FUR DEUTSCHE SEEMANSEHR
  (To German Seamen’s Honour)
FUR DEUTSCHLANDS SCHWIMMENDE WEHR
 (To Germany’s Floating Arms)
FUR BEIDER WIEDERKEHR
(May Both Return)

In 1936, with the National Socialist party was firmly in power and naval rearmament in full swing, the memorial briefly became a political symbol. A formal dedication ceremony took place on the twentieth anniversary of the Battle of Jutland, May 30th 1936. Commander in Chief of the Kriegsmarine Admiral Raeder made the speech, supported by Hitler (who disliked the place and never returned) together with the War Minister Feldmarschall von Blomberg; Admiral Albrecht, Commanding Admiral Baltic and Kapitan zur see Mewis, the Naval Commander at Kiel. The message was power and resurgence, not remembrance.

In 1945 Laboe was in the British area of occupation.  While many memorials and public symbols were obliterated as part of the denazification process,  the Laboe memorial was embargoed but not destroyed.  On May 30th 1954 it was handed back to the German Naval Association as part of the rehabilitation of West Germany and publically rededicated. The dedication was voiced by former U-Boat Commander, Otto Kretschmer, but this time the local dignitaries were joined by representatives of the American, British and Italian Navies. The message was a commemoration for all the German dead – and also their opponents.

DEM GEDAENKEN ALLER TOTEN DEUTSCHEN SAEFAHRER
 (In commemoration for all dead German seamen)
BEIDER WEITKRIEGE UND UNSERER TOTEN GEGNER
 (And of our dead adversaries)

The architect Professor Munzer was there with Otto Kretschmer.
Lt-Cmdr Ramsey represented the UK,  Commodore |Moore the US
and Capitano di Rocco from Italy
From this time West Germany was allowed to rebuild a small navy and in 1955 it became a member of NATO. Over the border in East Germany another new navy developed as part of the Warsaw Pact. The main role for the East German navy however was to patrol the borders of the Baltic States and capture potential escapees. Finally the Cold War ended and, on November 9th 1989 the frontiers were opened and the barriers between East and West Germany came down. Thirty years ago.

November 9th is a significant day in German history. It's known as the Schicksalstag, the Day of Fate.  November 9th 1918 was the day that the Kaiser's abdication was announced and the Weimar republic created. The Nazis made their first bid for power at the Munich Beer Hall Putsch on November 9th 1923. Then, on November 9th 1938, came Kristallnacht. That's a memory of destruction which nothing can expunge, yet the fall of the Berlin Wall at least uses destruction as a positive force. 

In 1996 the meaning of the Laboe memorial was positively reinterpreted once again.

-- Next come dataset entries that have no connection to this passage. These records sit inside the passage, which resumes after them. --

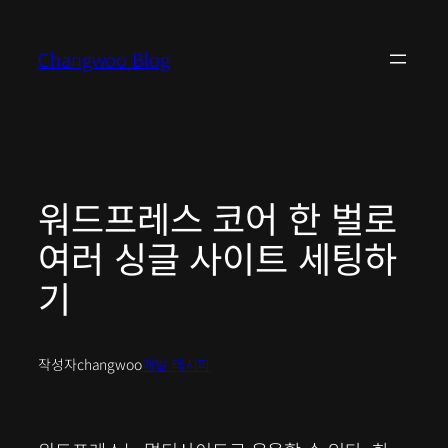
콘
텐
Changwoo Blog
츠
로
바
로
가
기
워드프레스 코어 한 벌로
여러 싱글 사이트 세팅하
기
작성자
changwoo
개발 레시피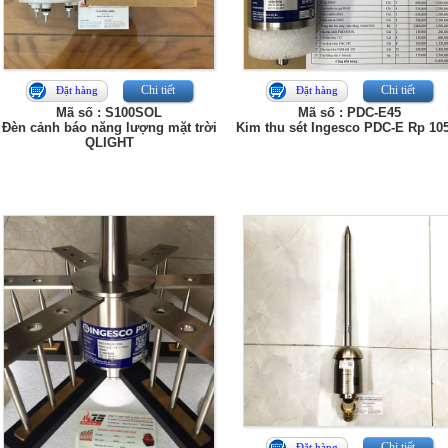
Chi tiết
Chi tiết
Đặt hàng
Đặt hàng
Mã số : S100SOL
Mã số : PDC-E45
Đèn cảnh báo năng lượng mặt trời
Kim thu sét Ingesco PDC-E Rp 1
QLIGHT
Chi tiết
Đặt hàng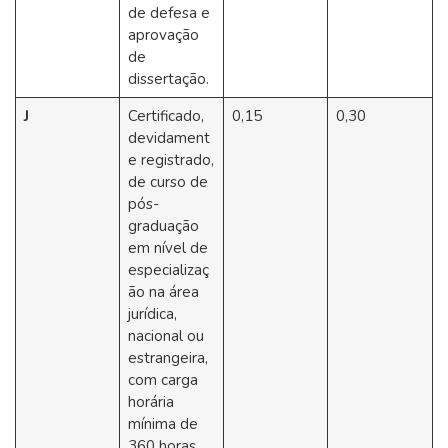
de defesa e
aprovação
de
dissertação.
J
Certificado,
0,15
0,30
devidament
e registrado,
de curso de
pós-
graduação
em nível de
especializaç
ão na área
jurídica,
nacional ou
estrangeira,
com carga
horária
mínima de
360 horas,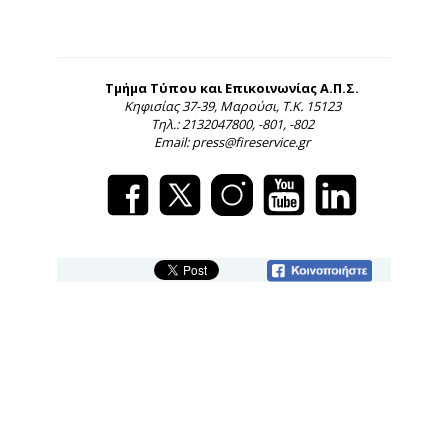
Τμήμα Τύπου και Επικοινωνίας Α.Π.Σ.
Κηφισίας 37-39, Μαρούσι, Τ.Κ. 15123
Τηλ.: 2132047800, -801, -802
Email: press@fireservice.gr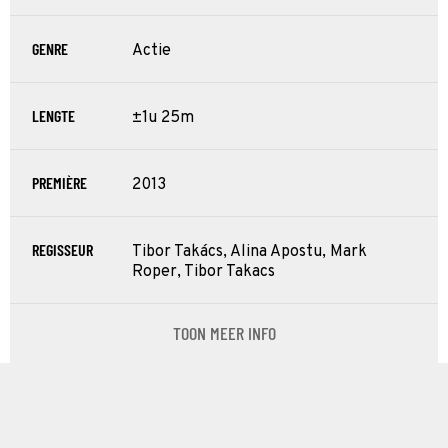
GENRE
Actie
LENGTE
±1u 25m
PREMIÈRE
2013
REGISSEUR
Tibor Takács, Alina Apostu, Mark
Roper, Tibor Takacs
TOON MEER INFO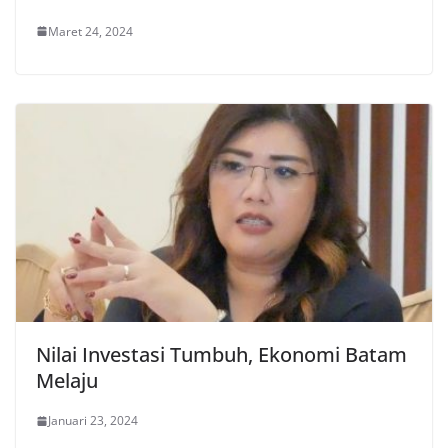
Maret 24, 2024
Nilai Investasi Tumbuh, Ekonomi Batam
Melaju
Januari 23, 2024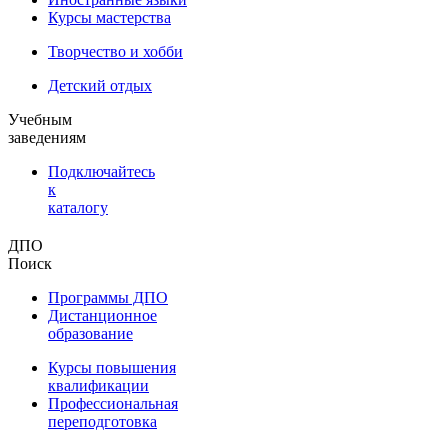
Курсы мастерства
Творчество и хобби
Детский отдых
Учебным
заведениям
Подключайтесь
к
каталогу
ДПО
Поиск
Программы ДПО
Дистанционное
образование
Курсы повышения
квалификации
Профессиональная
переподготовка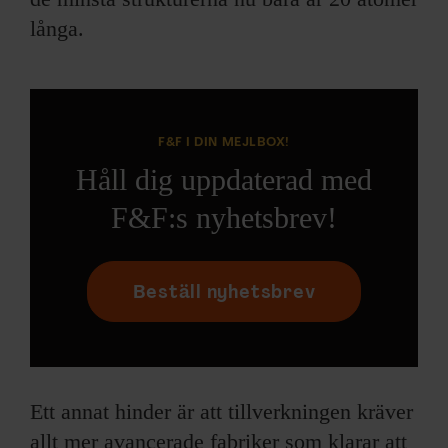
långa.
F&F I DIN MEJLBOX!
Håll dig uppdaterad med
F&F:s nyhetsbrev!
Beställ nyhetsbrev
Ett annat hinder är att tillverkningen kräver
allt mer avancerade fabriker som klarar att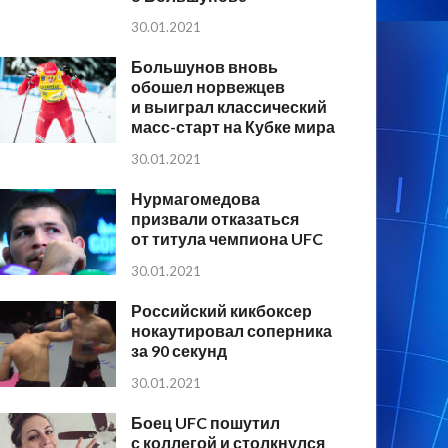
30.01.2021
Большунов вновь
обошел норвежцев
и выиграл классический
масс-старт на Кубке мира
30.01.2021
Нурмагомедова
призвали отказаться
от титула чемпиона UFC
30.01.2021
Российский кикбоксер
нокаутировал соперника
за 90 секунд
30.01.2021
Боец UFC пошутил
с коллегой и столкнулся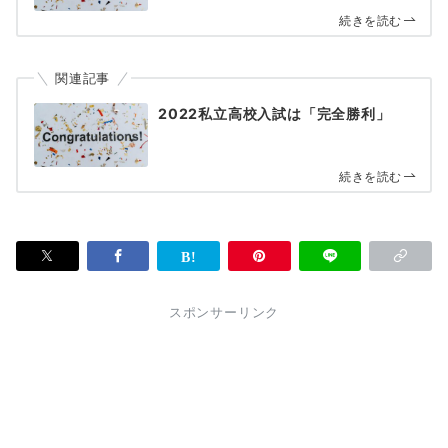
続きを読む
関連記事
2022私立高校入試は「完全勝利」
続きを読む
スポンサーリンク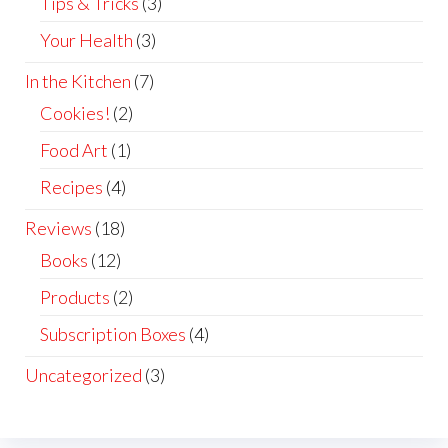
Tips & Tricks
(3)
Your Health
(3)
In the Kitchen
(7)
Cookies!
(2)
Food Art
(1)
Recipes
(4)
Reviews
(18)
Books
(12)
Products
(2)
Subscription Boxes
(4)
Uncategorized
(3)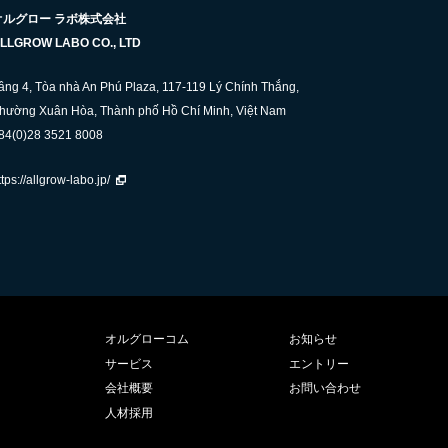
オルグロー ラボ株式会社
LLGROW LABO CO., LTD
ầng 4, Tòa nhà An Phú Plaza, 117-119 Lý Chính Thắng,
hường Xuân Hòa, Thành phố Hồ Chí Minh, Việt Nam
84(0)28 3521 8008
ttps://allgrow-labo.jp/
オルグローコム
お知らせ
サービス
エントリー
会社概要
お問い合わせ
人材採用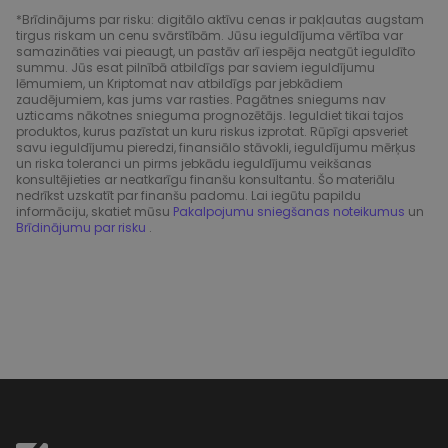
*Brīdinājums par risku: digitālo aktīvu cenas ir pakļautas augstam
tirgus riskam un cenu svārstībām. Jūsu ieguldījuma vērtība var
samazināties vai pieaugt, un pastāv arī iespēja neatgūt ieguldīto
summu. Jūs esat pilnībā atbildīgs par saviem ieguldījumu
lēmumiem, un Kriptomat nav atbildīgs par jebkādiem
zaudējumiem, kas jums var rasties. Pagātnes sniegums nav
uzticams nākotnes snieguma prognozētājs. Ieguldiet tikai tajos
produktos, kurus pazīstat un kuru riskus izprotat. Rūpīgi apsveriet
savu ieguldījumu pieredzi, finansiālo stāvokli, ieguldījumu mērķus
un riska toleranci un pirms jebkādu ieguldījumu veikšanas
konsultējieties ar neatkarīgu finanšu konsultantu. Šo materiālu
nedrīkst uzskatīt par finanšu padomu. Lai iegūtu papildu
informāciju, skatiet mūsu
Pakalpojumu sniegšanas noteikumus
un
Brīdinājumu par risku
.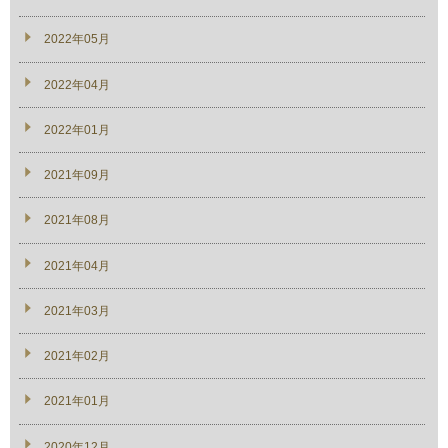
2022年05月
2022年04月
2022年01月
2021年09月
2021年08月
2021年04月
2021年03月
2021年02月
2021年01月
2020年12月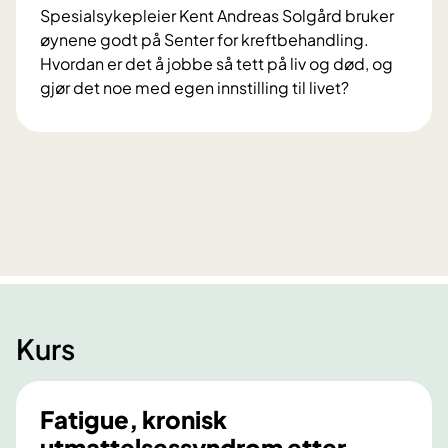
Spesialsykepleier Kent Andreas Solgård bruker
øynene godt på Senter for kreftbehandling.
Hvordan er det å jobbe så tett på liv og død, og
gjør det noe med egen innstilling til livet?
–
D
e
t
h
a
n
d
l
e
Kurs
r
o
m
Fatigue, kronisk
å
utmattelsessyndrom etter
s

Its current (and final?) dedication reads:

GEDENKSTATTE FUR DIE AUF SEE GEBLIESENTN ALLER NATIONEN
 (Memorial for all those who died at sea, and)
MAHNMAL FUR EINE FRIEDLICHE SEEFAHRT AUF ALLEN MEEREN
 (for peaceful navigation in free waters)

The Laboe Memorial in the evening light
November 3rd 2019
Warships of all nations dip their flags as they pass by.


A wreath from the British Government
in the underground chamber
at the Laboe memorial


Comments

Bill Kirton said…
A wonderful history lesson/memory for all of us who lived through those years. Thanks, Julia. The various incarnations (and significances) of that wonderful monument are both chilling and uplifting (and its shape fits all the varying 'interpretations' you recall). Overall, though, I'm left with a feeling of wonder (and/or discombobulation) at the huge gulf between those worlds and the one we're living in. I only hope the present one learns from them (although I'm not sure 'hope' is legitimate currency with our current crop of 'leaders').
julia jones said…
I held back from making any present day comments but they would have been depressed
Jan Needle said…
In hope we live. Thanks Julia (and congrats on making an honest man of Francis!)
Umberto Tosi said…
Thank you for this vivid, ominous, historical tableau! It evoked some of the best histories of the era. Your father's flight down the fjord is the stuff of war movie thrillers. I got a kick out of your reference: "'Hitler – of all people – described the Laboe Memorial as ‘an unparalleled item of kitsch’" Ha! Hitler - herr benality-of-evil himself - calling something "kitsch" sounds as ironic at Donald Trump calling someone "corrupt."